WHEREAS, the study made public by the Institute of Medicine on March 21, 2002 is the first comprehensive look at racial disparities in healthcare among people who have insurance; and
WHEREAS, the study found that racial and ethnic minorities receive lower quality healthcare than non-minorities, even when access factors such as patient's insurance status and income are controlled; and
WHEREAS, the study found that the sources of the disparities are rooted in historic and contemporary inequities, and involve many participants at several levels, including health systems, their administrative and bureaucratic processes, utilization managers, healthcare professionals, and patients; and
WHEREAS, the study found that minorities are less likely to be given appropriate medications for heart disease, or to undergo bypass surgery, are less likely to receive kidney dialysis or transplants than whites and are also less likely to receive the most sophisticated treatments for infection with H.I.V., which could delay the onset of AIDS; and
WHEREAS, the study found that in major medical centers in New York State, African-Americans were 37 percent less likely to undergo angioplasty and other heart procedures, including bypass surgery, than whites and in 90 percent of the cases in which patients did not get the surgery, the doctor had not recommended it; and
WHEREAS, minorities are more likely to receive certain less desirable procedures; for example, African-Americans are 3.6 times as likely as whites to have lower limbs amputates as a result of diabetes; and
WHEREAS, in interviews with doctors, researcher found "classic negative racial stereotypes," such as assumptions that African-American patients would be less likely to participate in follow-up care.

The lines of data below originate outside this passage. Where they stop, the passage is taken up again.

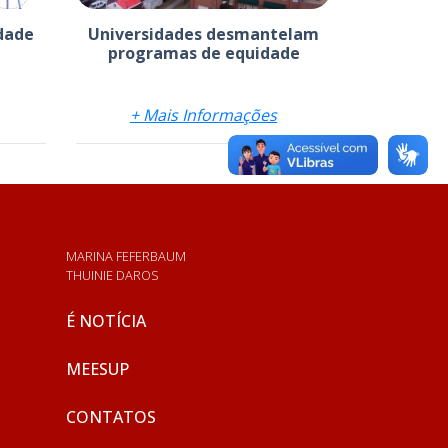
dade
Universidades desmantelam
programas de equidade
+ Mais Informações
MARINA FEFERBAUM
THUINIE DAROS
É NOTÍCIA
MEESUP
CONTATOS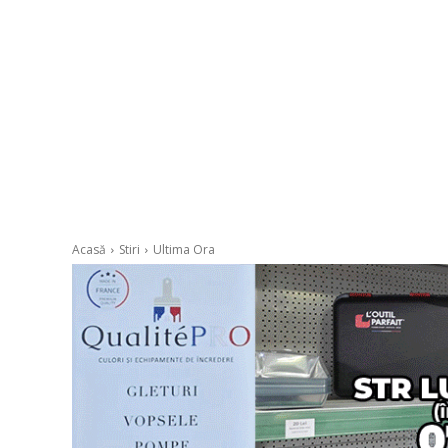
Acasă
Stiri
Ultima Ora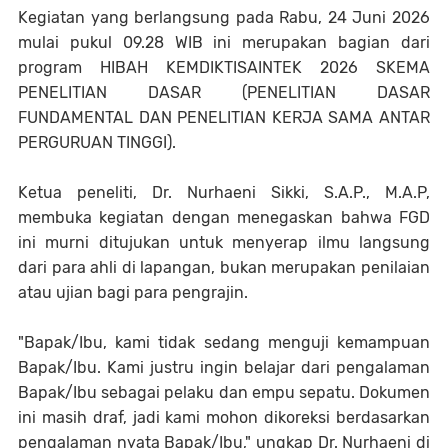
Kegiatan yang berlangsung pada Rabu, 24 Juni 2026
mulai pukul 09.28 WIB ini merupakan bagian dari
program HIBAH KEMDIKTISAINTEK 2026 SKEMA
PENELITIAN DASAR (PENELITIAN DASAR
FUNDAMENTAL DAN PENELITIAN KERJA SAMA ANTAR
PERGURUAN TINGGI).
Ketua peneliti, Dr. Nurhaeni Sikki, S.A.P., M.A.P,
membuka kegiatan dengan menegaskan bahwa FGD
ini murni ditujukan untuk menyerap ilmu langsung
dari para ahli di lapangan, bukan merupakan penilaian
atau ujian bagi para pengrajin.
"Bapak/Ibu, kami tidak sedang menguji kemampuan
Bapak/Ibu. Kami justru ingin belajar dari pengalaman
Bapak/Ibu sebagai pelaku dan empu sepatu. Dokumen
ini masih draf, jadi kami mohon dikoreksi berdasarkan
pengalaman nyata Bapak/Ibu," ungkap Dr. Nurhaeni di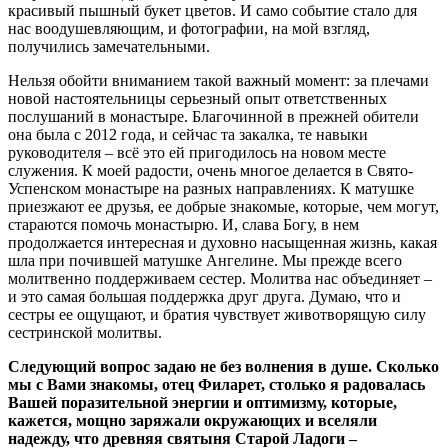
красивый пышный букет цветов. И само событие стало для
нас воодушевляющим, и фотографии, на мой взгляд,
получились замечательными.
Нельзя обойти вниманием такой важный момент: за плечами
новой настоятельницы серьезный опыт ответственных
послушаний в монастыре. Благочинной в прежней обители
она была с 2012 года, и сейчас та закалка, те навыки
руководителя – всё это ей пригодилось на новом месте
служения. К моей радости, очень многое делается в Свято-
Успенском монастыре на разных направлениях. К матушке
приезжают ее друзья, ее добрые знакомые, которые, чем могут,
стараются помочь монастырю. И, слава Богу, в нем
продолжается интересная и духовно насыщенная жизнь, какая
шла при почившей матушке Ангелине. Мы прежде всего
молитвенно поддерживаем сестер. Молитва нас объединяет –
и это самая большая поддержка друг друга. Думаю, что и
сестры ее ощущают, и братия чувствует животворящую силу
сестринской молитвы.
Следующий вопрос задаю не без волнения в душе. Сколько
мы с Вами знакомы, отец Филарет, столько я радовалась
Вашей поразительной энергии и оптимизму, которые,
кажется, мощно заряжали окружающих и вселяли
надежду, что древняя святыня Старой Ладоги –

THEREFORE, BE IT RESOLVED, that the NAACP reaffirm its 1992 Health Policy on "National Health Care"; and
BE IT FURTHER RESOLVED, that the NAACP supports the Institute of Medicine's recommendation to improve the quality of care for racial and ethnic minorities by promoting the increase of the proportion of underrepresented U.S. racial and ethnic minorities among health professionals; and
BE IT FURTHER RESOLVED, thatthe NAACP promotes culturally appropriate education programs to improve minority knowledge of how to access care and improve the ability to participate in clinical-decision making; and
BE IT FURTHER RESOLVED, that the NAACP promotes cross-cultural curricula to be integrated into the training of future healthcare provider and practical, care-based, rigorously evaluated training should persist through practitioner continuing education programs; and
NOW, THEREFORE, BE IT FINALLY RESOLVED, that the NAACP urges health plans, federal and state payors to collect, report and monitor patient care data as a means to assess progress in eliminating disparities, to evaluate intervention efforts, and to assess potential civil rights violations.